Bounding box prediction data
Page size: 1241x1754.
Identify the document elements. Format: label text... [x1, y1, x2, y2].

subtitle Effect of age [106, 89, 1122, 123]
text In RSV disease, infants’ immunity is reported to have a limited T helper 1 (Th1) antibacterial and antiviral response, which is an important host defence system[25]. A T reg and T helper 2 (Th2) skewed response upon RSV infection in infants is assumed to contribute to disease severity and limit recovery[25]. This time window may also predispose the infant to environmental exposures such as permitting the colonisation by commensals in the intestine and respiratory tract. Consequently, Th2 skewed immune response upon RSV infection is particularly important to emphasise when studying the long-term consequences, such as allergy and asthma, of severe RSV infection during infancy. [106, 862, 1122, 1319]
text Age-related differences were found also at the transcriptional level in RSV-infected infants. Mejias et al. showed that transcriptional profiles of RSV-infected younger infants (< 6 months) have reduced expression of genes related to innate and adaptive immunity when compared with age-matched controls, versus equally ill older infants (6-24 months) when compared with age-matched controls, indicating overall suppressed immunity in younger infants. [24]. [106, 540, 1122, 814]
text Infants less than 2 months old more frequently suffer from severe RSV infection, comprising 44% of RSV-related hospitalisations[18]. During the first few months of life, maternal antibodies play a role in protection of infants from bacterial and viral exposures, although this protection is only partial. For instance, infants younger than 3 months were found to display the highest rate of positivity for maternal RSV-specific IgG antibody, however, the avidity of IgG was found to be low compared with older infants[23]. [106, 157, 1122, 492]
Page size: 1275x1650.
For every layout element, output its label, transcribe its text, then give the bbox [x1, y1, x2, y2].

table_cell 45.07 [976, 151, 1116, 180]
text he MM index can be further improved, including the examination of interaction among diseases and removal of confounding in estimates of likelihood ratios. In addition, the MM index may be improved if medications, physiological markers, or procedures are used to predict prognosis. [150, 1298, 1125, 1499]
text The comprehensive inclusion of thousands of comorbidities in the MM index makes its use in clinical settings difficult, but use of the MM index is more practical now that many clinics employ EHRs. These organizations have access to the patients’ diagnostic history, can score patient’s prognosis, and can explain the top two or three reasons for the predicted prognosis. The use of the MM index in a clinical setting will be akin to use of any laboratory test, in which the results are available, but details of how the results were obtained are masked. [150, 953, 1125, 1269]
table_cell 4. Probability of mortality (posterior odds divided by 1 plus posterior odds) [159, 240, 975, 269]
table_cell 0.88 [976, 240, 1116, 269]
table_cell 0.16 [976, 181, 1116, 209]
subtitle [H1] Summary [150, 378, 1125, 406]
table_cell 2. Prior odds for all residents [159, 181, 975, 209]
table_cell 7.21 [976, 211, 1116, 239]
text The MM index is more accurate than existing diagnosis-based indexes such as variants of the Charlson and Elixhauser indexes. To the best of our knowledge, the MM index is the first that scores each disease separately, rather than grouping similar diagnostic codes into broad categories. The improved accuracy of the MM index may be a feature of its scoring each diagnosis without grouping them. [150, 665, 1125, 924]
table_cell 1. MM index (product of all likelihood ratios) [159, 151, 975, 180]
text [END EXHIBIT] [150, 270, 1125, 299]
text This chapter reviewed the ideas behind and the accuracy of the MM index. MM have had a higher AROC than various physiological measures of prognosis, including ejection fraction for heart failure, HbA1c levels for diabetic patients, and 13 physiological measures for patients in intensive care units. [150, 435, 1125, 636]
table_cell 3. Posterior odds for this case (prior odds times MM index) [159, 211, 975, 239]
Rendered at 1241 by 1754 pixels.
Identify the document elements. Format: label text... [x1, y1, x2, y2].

Exercise
Each line of the data should be transcribed exactly.

Exercise answer
Page size: 1241x1754.
Identify the document elements. Format: label text... [x1, y1, x2, y2].

subtitle Effect of age [106, 89, 1122, 123]
text In RSV disease, infants’ immunity is reported to have a limited T helper 1 (Th1) antibacterial and antiviral response, which is an important host defence system[25]. A T reg and T helper 2 (Th2) skewed response upon RSV infection in infants is assumed to contribute to disease severity and limit recovery[25]. This time window may also predispose the infant to environmental exposures such as permitting the colonisation by commensals in the intestine and respiratory tract. Consequently, Th2 skewed immune response upon RSV infection is particularly important to emphasise when studying the long-term consequences, such as allergy and asthma, of severe RSV infection during infancy. [106, 862, 1122, 1319]
text Age-related differences were found also at the transcriptional level in RSV-infected infants. Mejias et al. showed that transcriptional profiles of RSV-infected younger infants (< 6 months) have reduced expression of genes related to innate and adaptive immunity when compared with age-matched controls, versus equally ill older infants (6-24 months) when compared with age-matched controls, indicating overall suppressed immunity in younger infants. [24]. [106, 540, 1122, 814]
text Infants less than 2 months old more frequently suffer from severe RSV infection, comprising 44% of RSV-related hospitalisations[18]. During the first few months of life, maternal antibodies play a role in protection of infants from bacterial and viral exposures, although this protection is only partial. For instance, infants younger than 3 months were found to display the highest rate of positivity for maternal RSV-specific IgG antibody, however, the avidity of IgG was found to be low compared with older infants[23]. [106, 157, 1122, 492]
Page size: 1275x1650.
For every layout element, output its label, transcribe its text, then give the bbox [x1, y1, x2, y2].

table_cell 45.07 [976, 151, 1116, 180]
text he MM index can be further improved, including the examination of interaction among diseases and removal of confounding in estimates of likelihood ratios. In addition, the MM index may be improved if medications, physiological markers, or procedures are used to predict prognosis. [150, 1298, 1125, 1499]
text The comprehensive inclusion of thousands of comorbidities in the MM index makes its use in clinical settings difficult, but use of the MM index is more practical now that many clinics employ EHRs. These organizations have access to the patients’ diagnostic history, can score patient’s prognosis, and can explain the top two or three reasons for the predicted prognosis. The use of the MM index in a clinical setting will be akin to use of any laboratory test, in which the results are available, but details of how the results were obtained are masked. [150, 953, 1125, 1269]
table_cell 4. Probability of mortality (posterior odds divided by 1 plus posterior odds) [159, 240, 975, 269]
table_cell 0.88 [976, 240, 1116, 269]
table_cell 0.16 [976, 181, 1116, 209]
subtitle [H1] Summary [150, 378, 1125, 406]
table_cell 2. Prior odds for all residents [159, 181, 975, 209]
table_cell 7.21 [976, 211, 1116, 239]
text The MM index is more accurate than existing diagnosis-based indexes such as variants of the Charlson and Elixhauser indexes. To the best of our knowledge, the MM index is the first that scores each disease separately, rather than grouping similar diagnostic codes into broad categories. The improved accuracy of the MM index may be a feature of its scoring each diagnosis without grouping them. [150, 665, 1125, 924]
table_cell 1. MM index (product of all likelihood ratios) [159, 151, 975, 180]
text [END EXHIBIT] [150, 270, 1125, 299]
text This chapter reviewed the ideas behind and the accuracy of the MM index. MM have had a higher AROC than various physiological measures of prognosis, including ejection fraction for heart failure, HbA1c levels for diabetic patients, and 13 physiological measures for patients in intensive care units. [150, 435, 1125, 636]
table_cell 3. Posterior odds for this case (prior odds times MM index) [159, 211, 975, 239]
Rendered at 1241 by 1754 pixels.
Identify the document elements. Format: label text... [x1, y1, x2, y2].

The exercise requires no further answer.